A relationship is something that exists outside of everyone. It forms in the space between two or more individuals. It is shaped by our actions, and molded by the time and effort we are both willing to invest in it. We cannot own a relationship, and we cannot keep it to ourselves. It must be maintained by all involved, and the investment in it must be balanced too. For if it becomes too much one-sided then it is likely to break down and if one party decides to disengage, or to act in such a way as to destroy the bond, the relationship is broken.

But though relationships form in the space between us, they penetrate our inner selves. They grow in our hearts and engulf our thoughts, and in doing so bring us the highest highs and lowest lows of our lives. Perhaps then, it is our relationships that are our greatest treasures. What we value the most. Our joy as we bond with a new-born life, the delight we have as we watch our children, and grandchildren grow, the thrill of hearing the person we have fallen in love with, telling us they love us too.

Maybe then, what Jesus was telling us, is that the treasure of God’s kingdom is just this. That the God who created the universe is also the God who loves us individually and personally. He is the God who chose to become like us, willing to be born as a human baby, content to live alongside ordinary people forming close relationships with them, and willing to die to make it possible for us all to live in relationship with him. For me, I know that my greatest treasure is the relationship that I have with Jesus.
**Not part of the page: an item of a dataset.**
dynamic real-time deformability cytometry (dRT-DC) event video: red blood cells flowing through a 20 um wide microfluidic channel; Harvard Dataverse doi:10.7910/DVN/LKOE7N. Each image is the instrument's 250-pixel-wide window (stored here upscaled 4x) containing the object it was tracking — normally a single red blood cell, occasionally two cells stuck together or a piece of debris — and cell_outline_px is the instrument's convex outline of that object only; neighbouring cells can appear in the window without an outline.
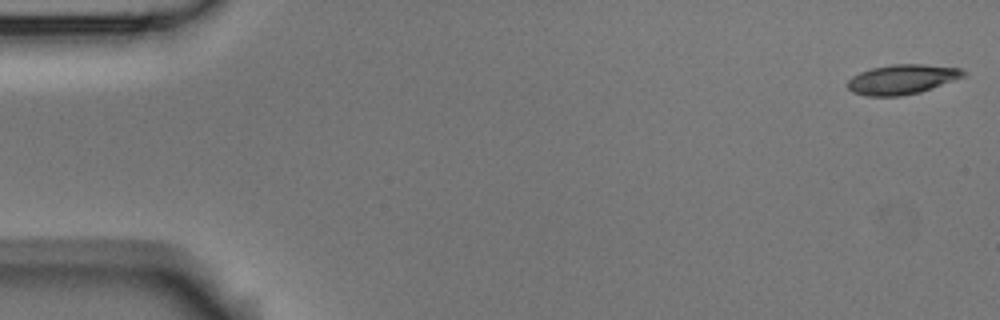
{"species": "Egyptian fruit bat (a non-hibernating species)", "species_latin": "Rousettus aegyptiacus", "temperature_condition": "room temperature", "stored_images_in_passage": 3, "camera_frame_rate_fps": 3000, "um_per_image_px": 0.085, "animal": {"sex": "male"}, "frame": {"image": 1, "passage_image": 1, "time_ms": 0.0, "image_size_px": [1000, 320], "cell_outline_px": [[968, 72], [964, 76], [932, 88], [920, 92], [900, 96], [868, 96], [852, 92], [848, 88], [848, 80], [852, 76], [860, 72], [872, 68], [892, 64], [924, 64], [960, 68]], "centroid_in_image_um": [76.67, 6.74], "position_along_channel_um": 8.3, "area_um2": 20.0}}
If you are excited about the idea of finding treasure, may I suggest that a good place to start looking for it is not in the fields around your hometown, but in the pages of the Bible. Read about Jesus, get to know him, and speak with him (his friends call this praying). Relationships are always two-sided and this one is no exception, so ask him to make himself real to you. I know many people who have done just this, and they would all agree that the relationship they have discovered with Jesus, is more thrilling and is of much greater value than any treasure they could ever find in a field.